La Pologne se met en première ligne pour combattre la directive Copyright. Ce n’est pas un parti libéral qui sonne la charge, mais une formation conservatrice.

Un autre front s’ouvre contre la directive sur le droit d’auteur. Les opposants au texte ayant perdu la bataille au Parlement européen, c’est désormais devant les tribunaux du Vieux Continent que le combat sera mené. Mais, signe préoccupant de l’état de l’Union et d’une certaine inversion des valeurs, ce n’est pas un parti libéral, au sens politique du terme, qui mène la charge, mais un parti ultraconservateur.

La Pologne attaque la directive

C’est en effet le parti polonais Droit et Justice — contrôle non seulement les deux chambres du parlement mais aussi le gouvernement — qui a sonné la charge contre le texte, qui a été publié au Journal officiel de l’Union européenne le 17 mai. Mais du droit et de la justice, il n’en a que le nom.

Libération en fait une description bien sombre : il est accusé de « démanteler la démocratie avec des politiques conçues pour contrôler les médias et le système judiciaire ». Et dans une logique de défense des « valeurs familiales traditionnelles », il restreint l’avortement, rejette les cours d’éducation sexuelle et refuse le mariage entre personnes de même sexe.

Voilà donc le profil de Droit et Justice, qui se dresse aujourd’hui contre la directive, avec la décision de lancer un recours devant la Cour de justice de l’Union européenne, au motif que la directive constitue une mesure disproportionnée qui alimente la censure et menace la liberté d’expression. C’est le Premier ministre Mateusz Morawiecki, en poste depuis la fin 2017, qui en a fait l’annonce le 23 mai sur Twitter.

Une annonce avant le scrutin

Certes, l’opposition de la Pologne à la directive ne date pas d’hier.

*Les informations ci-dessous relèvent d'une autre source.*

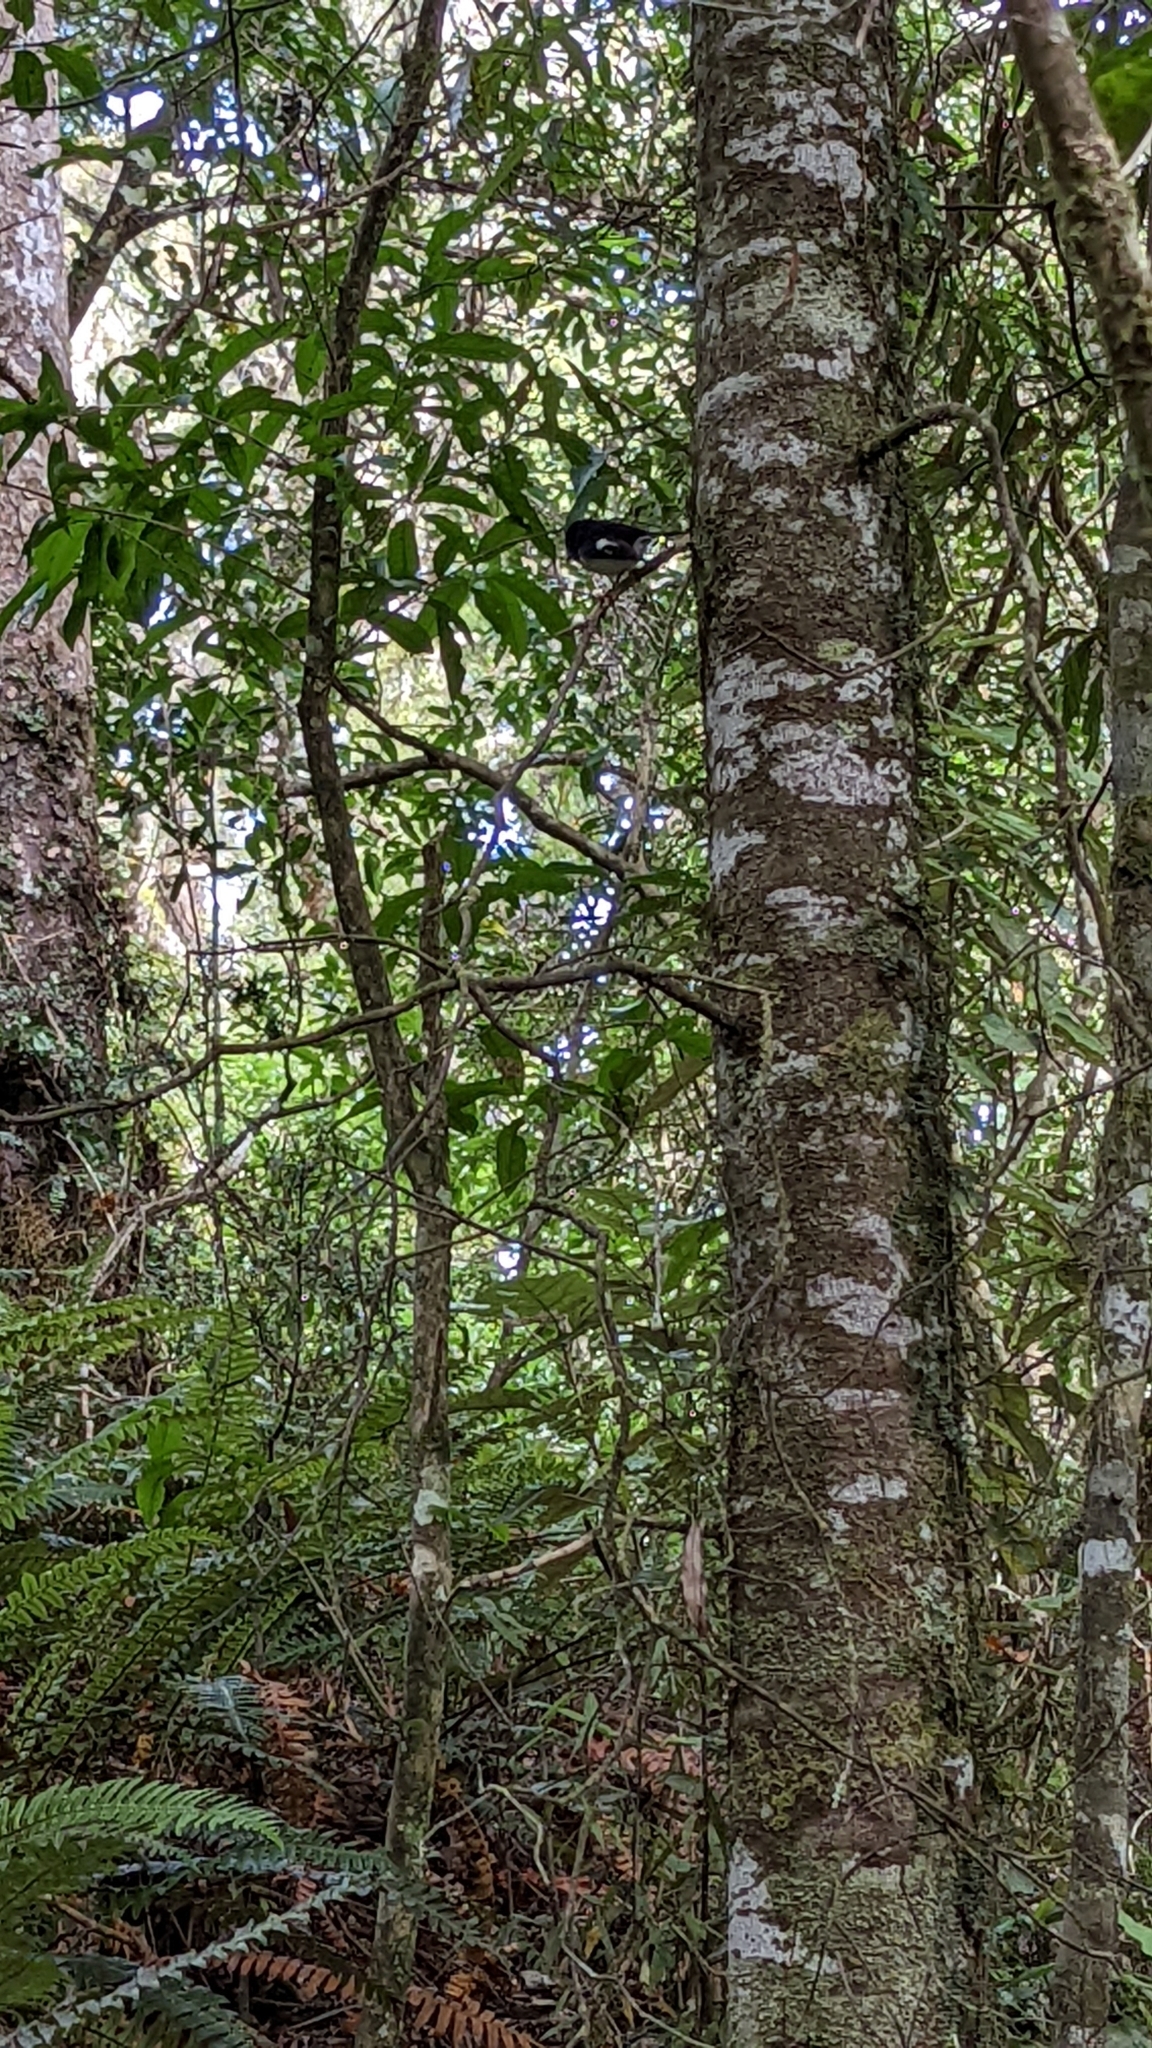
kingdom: Animalia
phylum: Chordata
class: Aves
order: Passeriformes
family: Petroicidae
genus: Petroica
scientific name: Petroica macrocephala
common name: Tomtit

Au Conseil européen du 15 avril Varsovie comme d’autres capitales européennes (Helsinki, Rome, Luxembourg, Amsterdam, Stockholm) n’ont pas soutenu le texte — tandis que la Belgique, l’Estonie et la Slovénie ont préféré s’abstenir. Le vote de cette instance, qui rassemble tous les États membres, constituait l’ultime étape législative.

Il n’en demeure pas moins que l’annonce de l’un des principaux leaders de Droit et Justice d’une action devant la Cour de justice de l’Union européenne a eu lieu opportunément quelques jours avant les élections européennes — qui ont été remportées haut la main par Droit et Justice et par un autre parti conservateur, rapporte Le Monde. Ensemble, ils vont contrôler plus de 80 % des sièges de la Pologne.

L’annonce de Mateusz Morawiecki a-t-elle eu une influence sur le scrutin polonais ? Le cas échéant, dans quelles propositions ? Sans doute est-il trop tôt pour le dire, le vote ayant eu lieu très récemment. De nombreux autres facteurs, très éloignés de la question des enjeux de liberté numérique ont certainement pesé bien plus dans la balance, à commencer par la question des réfugiés.

Il n’en demeure pas moins que la position de Droit et Justice fait écho à ce que l’on a déjà pu voir en France avec le Front National et la loi Hadopi, lorsque Marine Le Pen avait elle aussi affiché sa préoccupation pour la liberté sur Internet. Certes, elle n’était pas la seule à l’époque à s’opposer au texte — des parlementaires socialistes et communistes s’étaient aussi distingués en tant qu’opposants.

Si elle ne date pas d’hier, cette appropriation des enjeux de liberté dans le numérique par des partis conservateurs ou nationalistes, alors qu’ils défendent des politiques restrictives dans bien d’autres domaines, est une source d’interrogation. Elle devrait aussi interpeller les autres partis. Qu’il s’agisse de convictions de façade ou non, elle risque de séduire un peu plus une jeunesse déjà sensible aux idées extrêmes.